Trump Coal Miners
People show their support as Donald Trump speaks in Charleston, West Virginia, May 5, 2016. Chris Tilley/Reuters

Donald Trump may travel in a private jet, but he knows how to talk like a grizzled union grunt. Standing in front of wall of garbage on Tuesday, the presumptive Republican nominee trashed the proposed Trans-Pacific Partnership trade deal and pitched himself as a friend of the American worker.

On Wednesday, the nation’s largest alliance of unions, the AFL-CIO, released an ad filleting Trump’s speech and calling the mogul a “fraud on trade.” It contrasted Trump’s promises to bring jobs back to the U.S. to his history of manufacturing his products in China and Bangladesh, spotlighting a David Letterman clip where the then-“Late Show” host dumped a pile of Trump brand ties on the table, all bearing tags from China.

The AFL’s president, Richard Trumka, also tweeted that a Trump presidency would mean “pink slips” for rank-and-file union workers.

Marc Perrone, head of the United Food and Commercial Workers International, joined in and noted that “only Donald Trump can come up with a trade policy that offends both organized labor & the Chamber of Commerce,” citing a tweet from the latter that expressed outrage over Trump’s policies from a “free-market” point of view.

The AFL-CIO, which along with the Service Employees International Union and United Steelworkers endorsed Trump’s Democratic rival Hillary Clinton earlier this year, has launched campaigns to combat Trump’s appeal among white workers in the Rust Belt. Clinton’s own campaign has scorched Trump in similar terms.

But these same unions have been quiet over Clinton’s onetime support for the TPP that Trump has spent his entire campaign lambasting. International Business Times has also reported that Clinton supported trade deals with Colombia and South Korea as secretary of state, after she (and President Barack Obama) promised to block them during the 2008 campaign.

The unions’ suspicions over Trump’s sincerity, articulated in Wednesday’s ad, don’t appear to apply to the Democratic nominee, who came out against the TPP only last year, after vocal opposition from her opponent Vermont Sen.

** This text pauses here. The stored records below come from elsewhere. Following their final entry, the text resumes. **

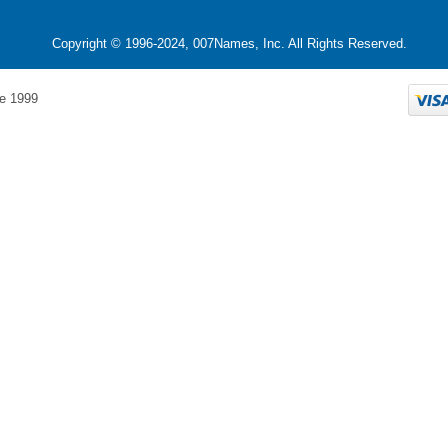
Copyright © 1996-2024, 007Names, Inc. All Rights Reserved.
e 1999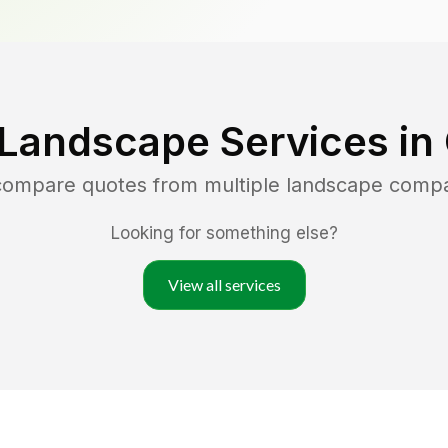
 Landscape Services in
 compare quotes from multiple landscape comp
Looking for something else?
View all services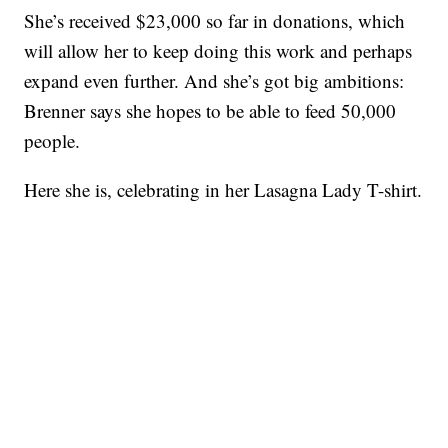
She’s received $23,000 so far in donations, which
will allow her to keep doing this work and perhaps
expand even further. And she’s got big ambitions:
Brenner says she hopes to be able to feed 50,000
people.
Here she is, celebrating in her Lasagna Lady T-shirt.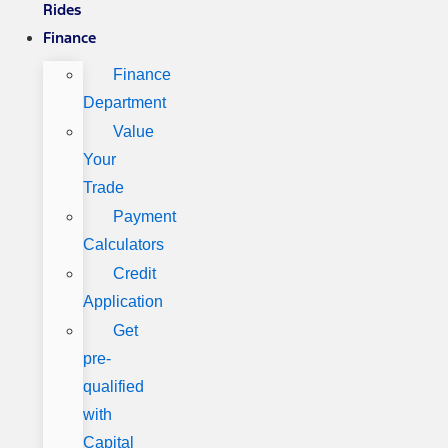
Rides
Finance
Finance
Department
Value
Your
Trade
Payment
Calculators
Credit
Application
Get
pre-
qualified
with
Capital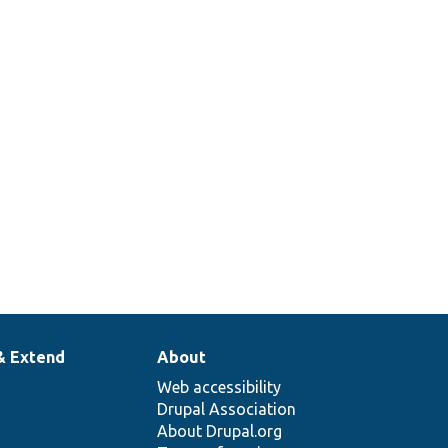
& Extend
About
Web accessibility
Drupal Association
About Drupal.org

Bernie Sanders and Massachusetts Sen. Elizabeth Warren.

Neither Trump’s nor Clinton’s campaigns responded to IBT requests for comment.

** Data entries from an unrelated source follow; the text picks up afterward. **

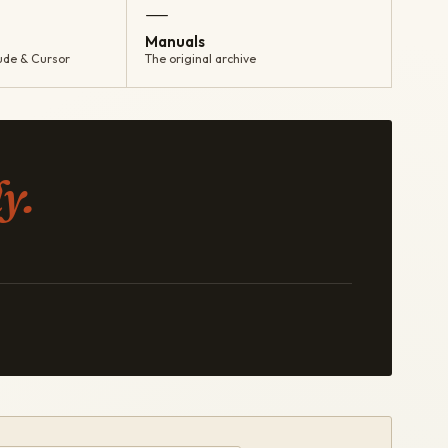
—
Manuals
ude & Cursor
The original archive
y.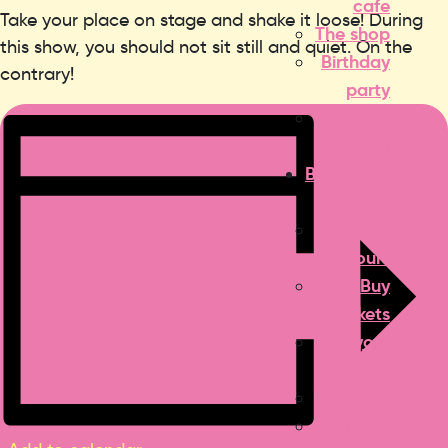
cafe
Take your place on stage and shake it loose! During
The shop
this show, you should not sit still and quiet. On the
Birthday
contrary!
party
Summer
break
Before your
visit
Opening
hours
Buy
tickets
Find your
way here
Calendar
Hotel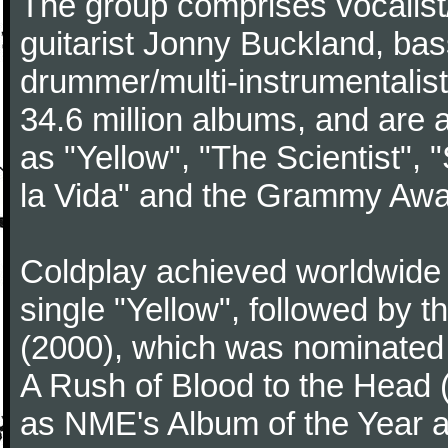
The group comprises vocalist/p
guitarist Jonny Buckland, ba
drummer/multi-instrumentalis
34.6 million albums, and are a
as "Yellow", "The Scientist", 
la Vida" and the Grammy Awa
Coldplay achieved worldwide f
single "Yellow", followed by 
(2000), which was nominated f
A Rush of Blood to the Head 
as NME's Album of the Year a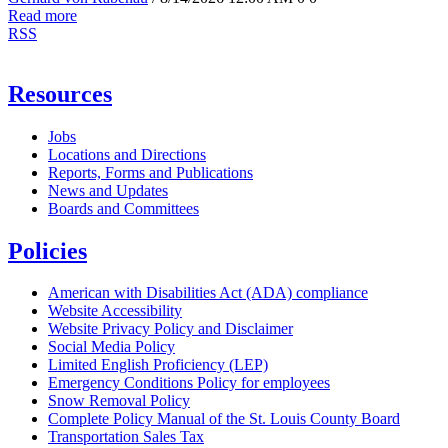
Read more
RSS
Resources
Jobs
Locations and Directions
Reports, Forms and Publications
News and Updates
Boards and Committees
Policies
American with Disabilities Act (ADA) compliance
Website Accessibility
Website Privacy Policy and Disclaimer
Social Media Policy
Limited English Proficiency (LEP)
Emergency Conditions Policy for employees
Snow Removal Policy
Complete Policy Manual of the St. Louis County Board
Transportation Sales Tax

Randy Jones, a longtime steelworker in Granite City, Illinois, told IBT that Trump’s appeal to workers is driven by desperation.

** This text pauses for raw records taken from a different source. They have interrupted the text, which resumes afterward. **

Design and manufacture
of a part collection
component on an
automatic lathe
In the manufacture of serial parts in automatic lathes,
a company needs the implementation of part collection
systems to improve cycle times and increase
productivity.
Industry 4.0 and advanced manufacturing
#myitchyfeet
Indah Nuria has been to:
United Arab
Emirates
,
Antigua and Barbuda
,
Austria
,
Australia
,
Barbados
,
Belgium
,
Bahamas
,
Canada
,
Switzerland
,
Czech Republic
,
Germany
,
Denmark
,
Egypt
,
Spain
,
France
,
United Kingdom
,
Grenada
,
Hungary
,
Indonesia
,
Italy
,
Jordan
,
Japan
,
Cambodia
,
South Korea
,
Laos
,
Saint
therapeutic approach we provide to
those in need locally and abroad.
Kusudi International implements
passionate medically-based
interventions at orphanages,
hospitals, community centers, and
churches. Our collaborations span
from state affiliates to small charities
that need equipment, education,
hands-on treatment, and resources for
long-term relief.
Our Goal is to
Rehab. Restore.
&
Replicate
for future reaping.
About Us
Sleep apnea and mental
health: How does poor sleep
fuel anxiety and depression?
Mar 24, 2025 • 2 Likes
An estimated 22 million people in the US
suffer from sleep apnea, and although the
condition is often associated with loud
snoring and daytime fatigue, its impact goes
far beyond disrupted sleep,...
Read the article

“Hillary is all about a fake script and full of herself, and Trump has more of a reality show, hair-trigger approach and is arrogant as hell,” he said. ”Both have no connection with the plumber Joes and normal/regular people. Both [are] disconnected from the ones hurting ... and just blowing what they think everyone wants to hear, political hot air.”

Jones acknowledged that some of his fellow workers in Granite City are leaning Trump, but said many of them view the choice with despair.

“[We’re] still too busy trying stay afloat at our own steel mill to give a rat's ass about two millionaires jockeying for the top shelf,” he said. “Especially after the past elected officials let our industry get sold out to imports, while they idly sat back on their thumbs, sipped scotch and watched our mills shut.”